You comment:
If I call them with inconsistently shaped value and masked arrays, I get the same error message in both cases.
I don't think we can help you without more details on what's different.
For example if I try the obvious inconsistency, that of length, I get different error messages:
In [121]: np.ma.masked_array(vals, cond[:-1])
MaskError: Mask and data not compatible: data size is 5, mask size is 4.
In [122]: np.ma.masked_where(cond[:-1], vals)
IndexError: Inconsistent shape between the condition and the input (got (4,) and (5,))
The test for the where
message is obvious from the code that Corralien shows.
The Masked_Array
class definition has this test:
# Make sure the mask and the data have the same shape
if mask.shape != _data.shape:
(nd, nm) = (_data.size, mask.size)
if nm == 1:
mask = np.resize(mask, _data.shape)
elif nm == nd:
mask = np.reshape(mask, _data.shape)
else:
msg = "Mask and data not compatible: data size is %i, " + \
"mask size is %i."
raise MaskError(msg % (nd, nm))
I'd expect the same message only if the shapes made it past the where
test, but were caught by the Class's test. If so that should be obvious in the full error traceback.
Here's an example that fails on the where
, but passes the base.
In [138]: np.ma.masked_where(cond[:,None],vals)
IndexError: Inconsistent shape between the condition and the input (got (5, 1) and (5,))
In [139]: np.ma.masked_array(vals, cond[:,None])
Out[139]:
masked_array(data=[--, 1, --, 3, --],
mask=[ True, False, True, False, True],
fill_value=999999)
The base class can handle cases where the cond
differs in shape
, but matches in size
(total number of elements). It tries to reshape it. A scalar cond
passes both though the exact test differs.
Based on my reading of the code, I can't conceive of a difference that passes the where
, but not the base.
All the Masked Array code is python readable (see the link the other answer).
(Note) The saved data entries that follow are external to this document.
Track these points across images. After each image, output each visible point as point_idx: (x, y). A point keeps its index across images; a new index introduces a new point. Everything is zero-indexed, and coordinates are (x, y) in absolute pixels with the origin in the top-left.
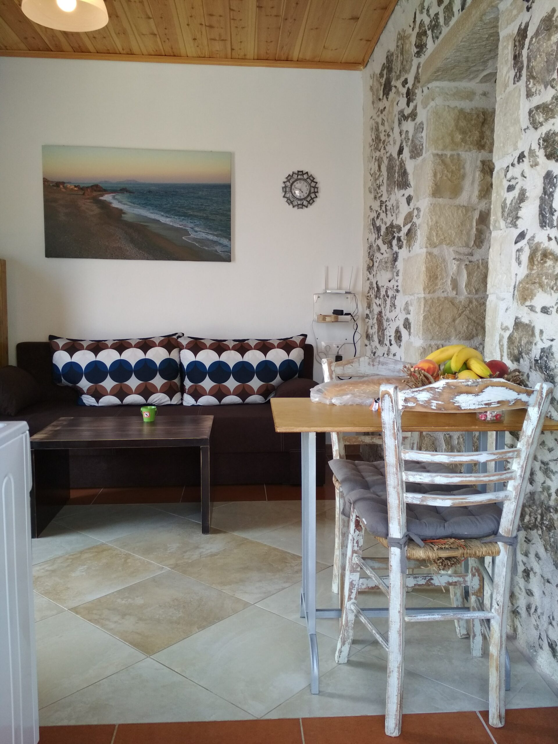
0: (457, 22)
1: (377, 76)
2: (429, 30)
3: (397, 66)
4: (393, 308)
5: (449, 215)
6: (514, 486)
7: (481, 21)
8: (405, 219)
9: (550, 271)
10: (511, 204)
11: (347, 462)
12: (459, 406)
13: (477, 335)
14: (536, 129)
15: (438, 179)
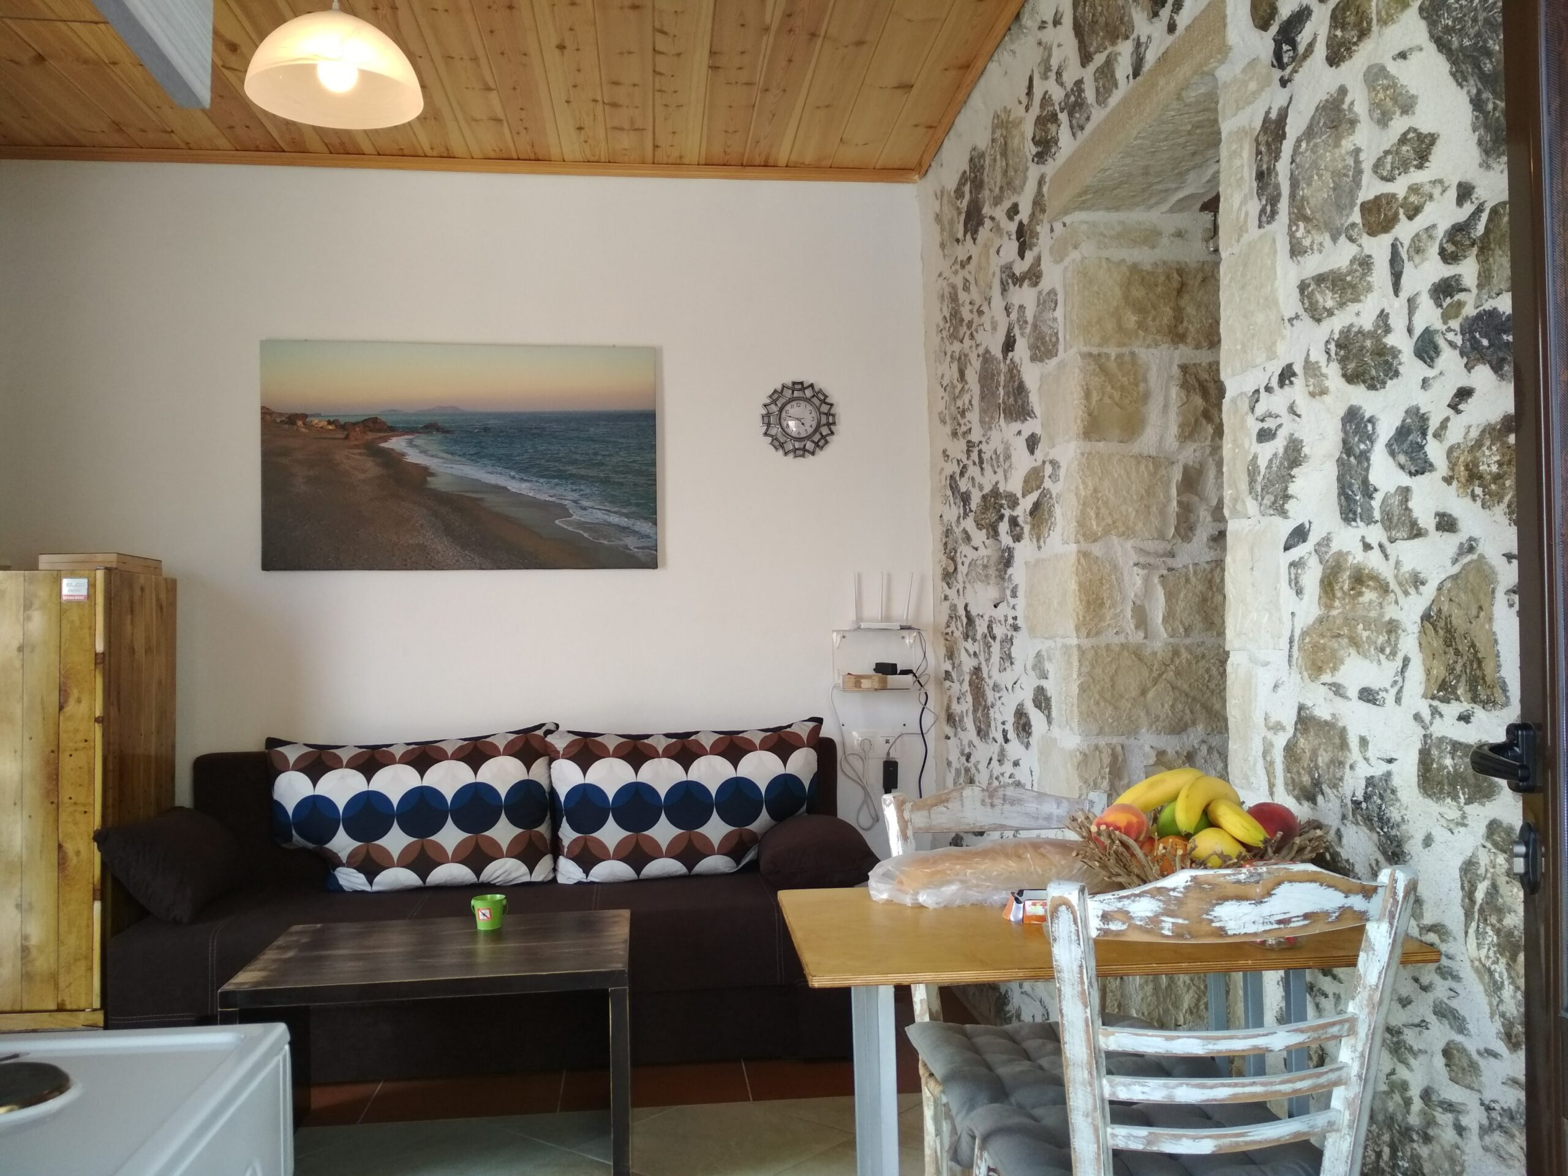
0: (1125, 102)
1: (949, 195)
2: (1062, 110)
3: (993, 179)
4: (1008, 664)
5: (1120, 475)
6: (1346, 1099)
7: (1178, 99)
8: (1025, 482)
9: (1373, 614)
10: (1269, 467)
11: (950, 1029)
12: (1222, 929)
13: (1194, 723)
14: (1319, 321)
15: (1094, 403)
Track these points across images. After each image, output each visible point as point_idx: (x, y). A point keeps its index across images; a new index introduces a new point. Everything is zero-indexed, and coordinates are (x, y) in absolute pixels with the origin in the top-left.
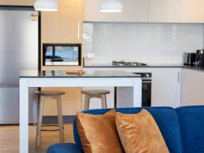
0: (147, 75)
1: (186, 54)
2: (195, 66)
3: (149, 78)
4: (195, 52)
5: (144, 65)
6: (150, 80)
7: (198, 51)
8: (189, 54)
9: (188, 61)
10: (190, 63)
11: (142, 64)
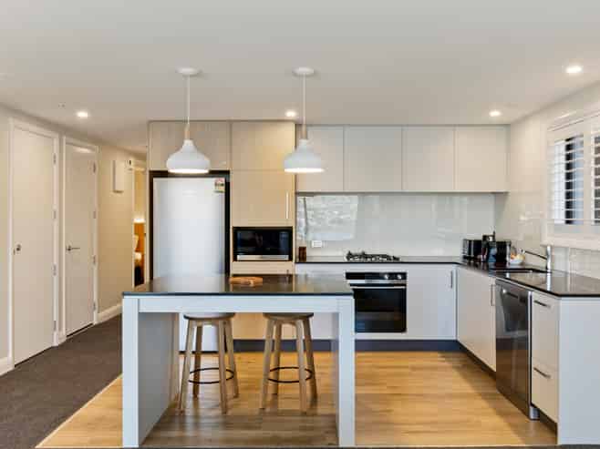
0: (400, 277)
1: (465, 240)
2: (480, 262)
3: (402, 282)
4: (480, 238)
5: (396, 260)
6: (405, 285)
7: (485, 237)
8: (470, 241)
9: (470, 253)
10: (472, 255)
11: (395, 258)
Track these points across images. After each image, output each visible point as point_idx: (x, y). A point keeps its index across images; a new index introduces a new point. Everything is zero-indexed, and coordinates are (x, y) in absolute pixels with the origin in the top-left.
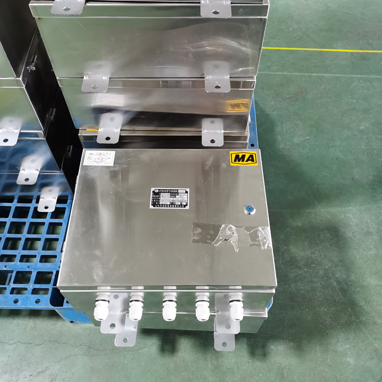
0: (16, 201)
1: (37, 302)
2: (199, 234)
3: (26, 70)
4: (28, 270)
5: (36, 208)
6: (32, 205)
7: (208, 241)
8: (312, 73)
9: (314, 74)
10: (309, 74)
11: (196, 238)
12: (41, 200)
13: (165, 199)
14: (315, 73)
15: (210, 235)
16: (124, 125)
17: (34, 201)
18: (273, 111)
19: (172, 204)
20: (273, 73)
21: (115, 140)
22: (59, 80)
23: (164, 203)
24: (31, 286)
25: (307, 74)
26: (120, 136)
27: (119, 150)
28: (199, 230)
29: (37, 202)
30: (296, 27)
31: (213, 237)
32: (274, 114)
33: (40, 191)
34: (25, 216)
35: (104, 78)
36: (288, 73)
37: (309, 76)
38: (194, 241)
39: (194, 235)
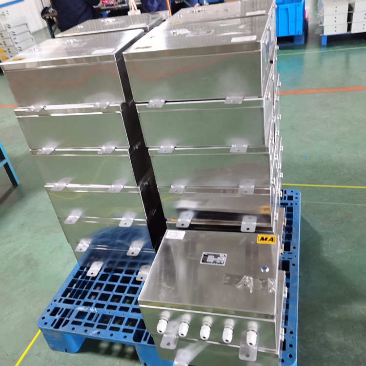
0: (124, 272)
1: (125, 337)
2: (228, 280)
3: (143, 184)
4: (123, 316)
5: (135, 278)
6: (133, 276)
7: (234, 284)
8: (358, 203)
9: (359, 205)
10: (355, 204)
11: (226, 282)
12: (139, 273)
13: (211, 259)
14: (360, 203)
15: (235, 281)
16: (193, 218)
17: (135, 273)
18: (322, 229)
19: (215, 262)
20: (323, 203)
21: (187, 226)
22: (159, 189)
23: (210, 261)
24: (122, 327)
25: (353, 204)
26: (190, 224)
27: (188, 231)
28: (229, 278)
29: (137, 274)
30: (346, 172)
31: (237, 283)
32: (321, 231)
33: (140, 267)
34: (128, 282)
35: (182, 187)
36: (337, 204)
37: (354, 206)
38: (225, 283)
39: (225, 280)
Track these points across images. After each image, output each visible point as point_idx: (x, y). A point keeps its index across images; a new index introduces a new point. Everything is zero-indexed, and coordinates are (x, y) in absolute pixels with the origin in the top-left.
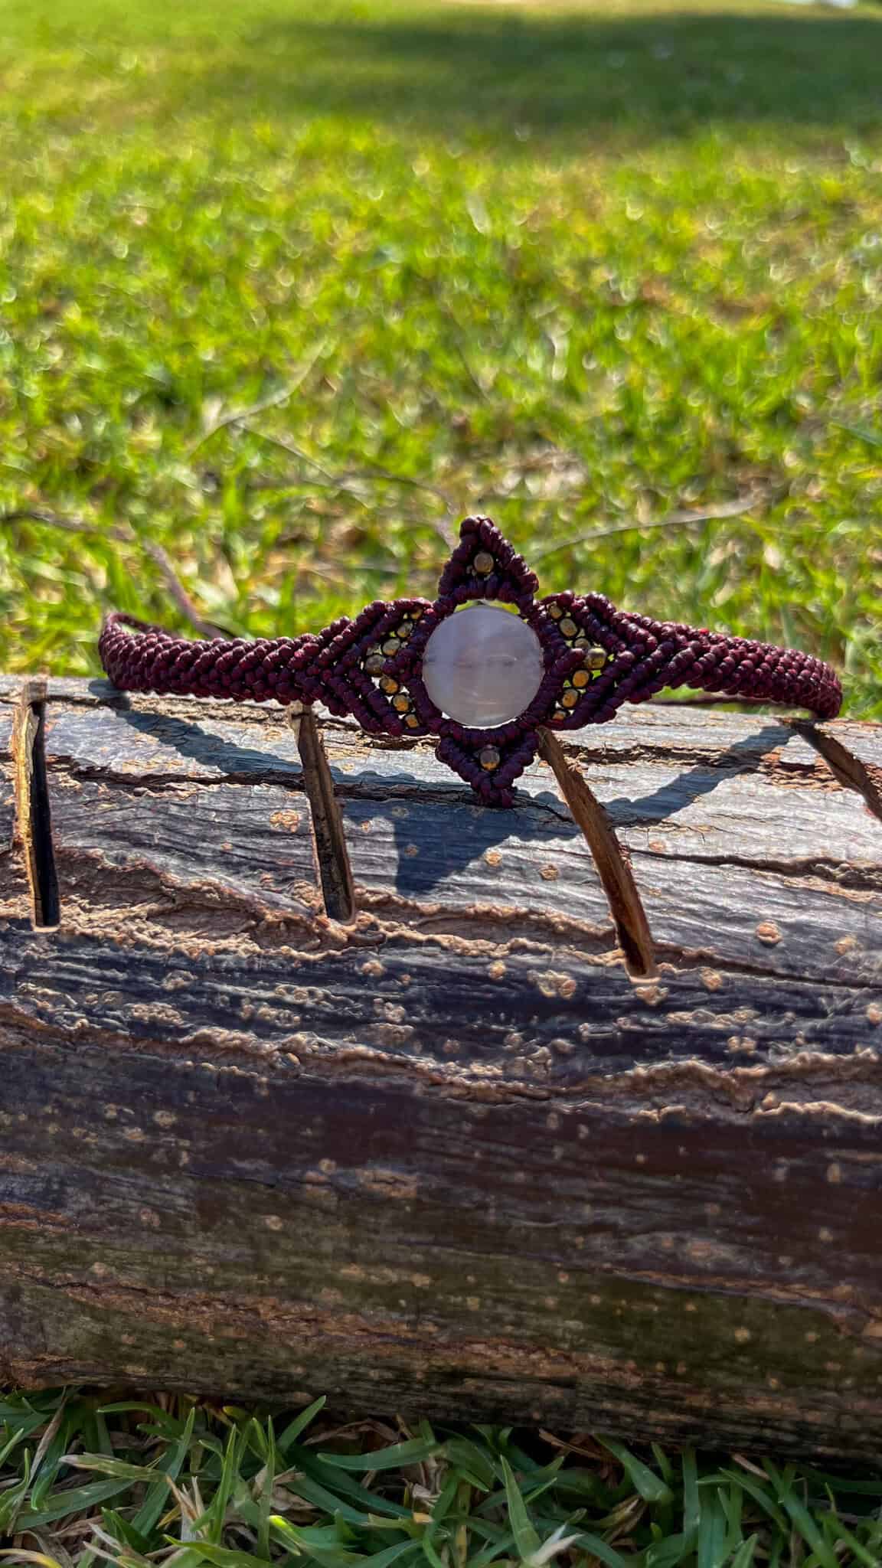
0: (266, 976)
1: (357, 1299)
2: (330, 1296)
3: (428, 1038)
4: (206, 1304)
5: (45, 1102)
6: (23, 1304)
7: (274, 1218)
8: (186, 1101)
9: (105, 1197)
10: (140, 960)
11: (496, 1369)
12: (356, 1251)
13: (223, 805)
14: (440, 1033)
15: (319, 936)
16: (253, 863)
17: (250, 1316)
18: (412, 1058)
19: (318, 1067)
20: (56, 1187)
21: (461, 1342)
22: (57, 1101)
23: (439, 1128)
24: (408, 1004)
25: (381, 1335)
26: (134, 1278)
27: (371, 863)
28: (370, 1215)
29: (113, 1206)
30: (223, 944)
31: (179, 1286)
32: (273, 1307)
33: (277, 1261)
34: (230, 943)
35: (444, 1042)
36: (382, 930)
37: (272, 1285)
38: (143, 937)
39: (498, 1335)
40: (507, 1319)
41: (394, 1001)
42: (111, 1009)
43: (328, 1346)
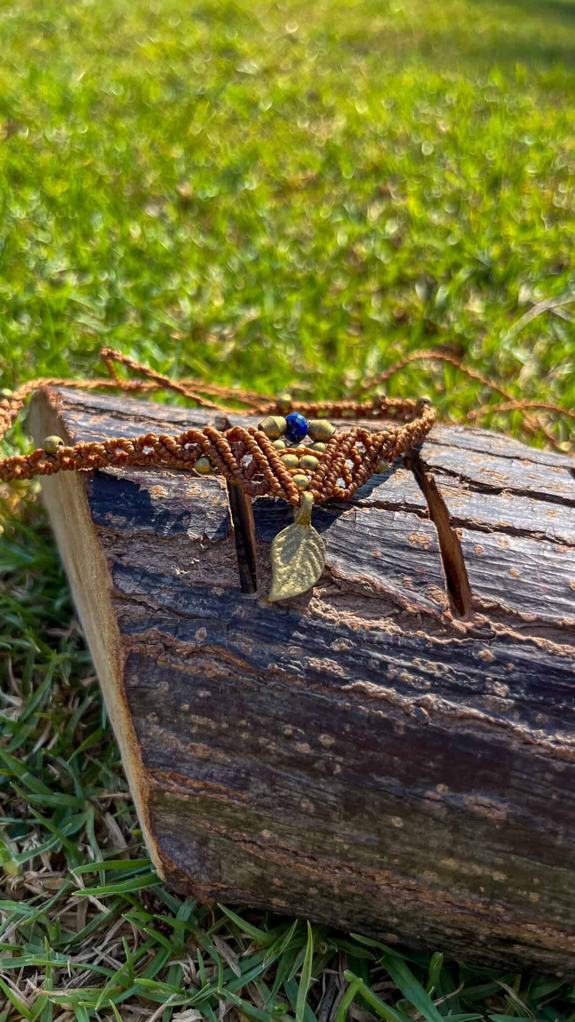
0: (406, 650)
1: (449, 881)
2: (429, 876)
3: (524, 710)
4: (338, 868)
5: (242, 718)
6: (209, 848)
7: (398, 819)
8: (343, 729)
9: (277, 787)
10: (315, 627)
11: (539, 941)
12: (454, 849)
13: (374, 524)
14: (534, 708)
15: (446, 627)
16: (397, 568)
17: (370, 881)
18: (513, 724)
19: (441, 720)
20: (243, 775)
21: (519, 921)
22: (250, 717)
23: (527, 774)
24: (511, 684)
25: (460, 907)
26: (292, 843)
27: (483, 579)
28: (470, 827)
29: (283, 794)
30: (376, 623)
31: (321, 853)
32: (387, 878)
33: (396, 847)
34: (381, 623)
35: (536, 715)
36: (493, 629)
37: (388, 863)
38: (318, 611)
39: (549, 921)
40: (557, 911)
41: (502, 681)
42: (294, 659)
43: (421, 908)
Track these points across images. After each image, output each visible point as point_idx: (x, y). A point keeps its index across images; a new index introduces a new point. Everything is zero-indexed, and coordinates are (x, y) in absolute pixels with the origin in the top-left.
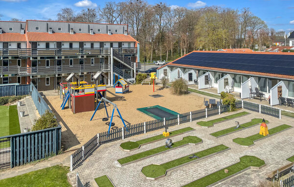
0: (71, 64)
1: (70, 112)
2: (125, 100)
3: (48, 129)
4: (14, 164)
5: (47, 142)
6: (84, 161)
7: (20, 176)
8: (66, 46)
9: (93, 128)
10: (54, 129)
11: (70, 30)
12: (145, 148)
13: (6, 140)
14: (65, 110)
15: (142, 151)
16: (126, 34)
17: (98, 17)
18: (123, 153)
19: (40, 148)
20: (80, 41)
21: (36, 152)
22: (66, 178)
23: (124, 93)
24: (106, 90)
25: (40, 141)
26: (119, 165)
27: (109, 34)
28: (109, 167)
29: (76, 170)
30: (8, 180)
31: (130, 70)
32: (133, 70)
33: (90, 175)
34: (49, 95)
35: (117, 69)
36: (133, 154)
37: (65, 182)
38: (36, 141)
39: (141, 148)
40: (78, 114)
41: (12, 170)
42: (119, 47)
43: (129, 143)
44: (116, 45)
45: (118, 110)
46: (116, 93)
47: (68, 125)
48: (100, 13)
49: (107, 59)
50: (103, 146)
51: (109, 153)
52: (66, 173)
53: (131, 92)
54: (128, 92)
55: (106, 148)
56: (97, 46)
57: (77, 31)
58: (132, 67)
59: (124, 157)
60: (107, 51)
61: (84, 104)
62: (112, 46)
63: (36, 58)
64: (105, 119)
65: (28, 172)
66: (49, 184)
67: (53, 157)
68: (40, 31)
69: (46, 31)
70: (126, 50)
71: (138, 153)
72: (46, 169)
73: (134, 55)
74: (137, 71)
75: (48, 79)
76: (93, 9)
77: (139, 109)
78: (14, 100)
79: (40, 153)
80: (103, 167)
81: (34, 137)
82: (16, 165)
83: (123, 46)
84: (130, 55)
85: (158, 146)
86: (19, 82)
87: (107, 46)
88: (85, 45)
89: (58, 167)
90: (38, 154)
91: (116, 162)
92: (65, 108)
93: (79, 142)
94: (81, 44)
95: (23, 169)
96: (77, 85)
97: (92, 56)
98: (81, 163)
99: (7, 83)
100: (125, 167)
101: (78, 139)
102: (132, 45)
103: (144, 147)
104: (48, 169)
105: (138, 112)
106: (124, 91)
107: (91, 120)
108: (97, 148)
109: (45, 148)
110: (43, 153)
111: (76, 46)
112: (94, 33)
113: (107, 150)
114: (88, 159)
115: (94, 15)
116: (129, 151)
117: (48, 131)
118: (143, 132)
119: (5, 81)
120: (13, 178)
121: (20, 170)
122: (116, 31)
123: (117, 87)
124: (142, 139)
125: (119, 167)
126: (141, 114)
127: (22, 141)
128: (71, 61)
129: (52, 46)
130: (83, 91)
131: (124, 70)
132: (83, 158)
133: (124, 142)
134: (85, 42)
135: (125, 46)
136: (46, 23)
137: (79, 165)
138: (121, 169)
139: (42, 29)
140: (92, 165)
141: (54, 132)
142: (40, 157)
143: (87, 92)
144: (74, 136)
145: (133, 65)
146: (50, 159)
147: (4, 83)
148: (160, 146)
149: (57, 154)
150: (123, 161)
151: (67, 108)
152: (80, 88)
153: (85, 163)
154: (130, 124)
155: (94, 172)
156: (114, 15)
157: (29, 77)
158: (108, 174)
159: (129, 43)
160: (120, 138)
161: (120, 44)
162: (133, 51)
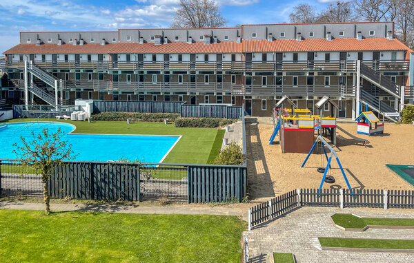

While there is one base class definition, there are a number of constructor or helper functions, as the where
docs makes clear. I won't worry too much about which function(s) to use, especially if you aren't trying to push the boundaries of what's logical.
Masked arrays, while a part of numpy
for a long time, does not get a whole lot of use, at least judging by relative lack of SO questions. I suspect pandas
has largely replaced it when dealing with data that can have missing values (e.g. time series).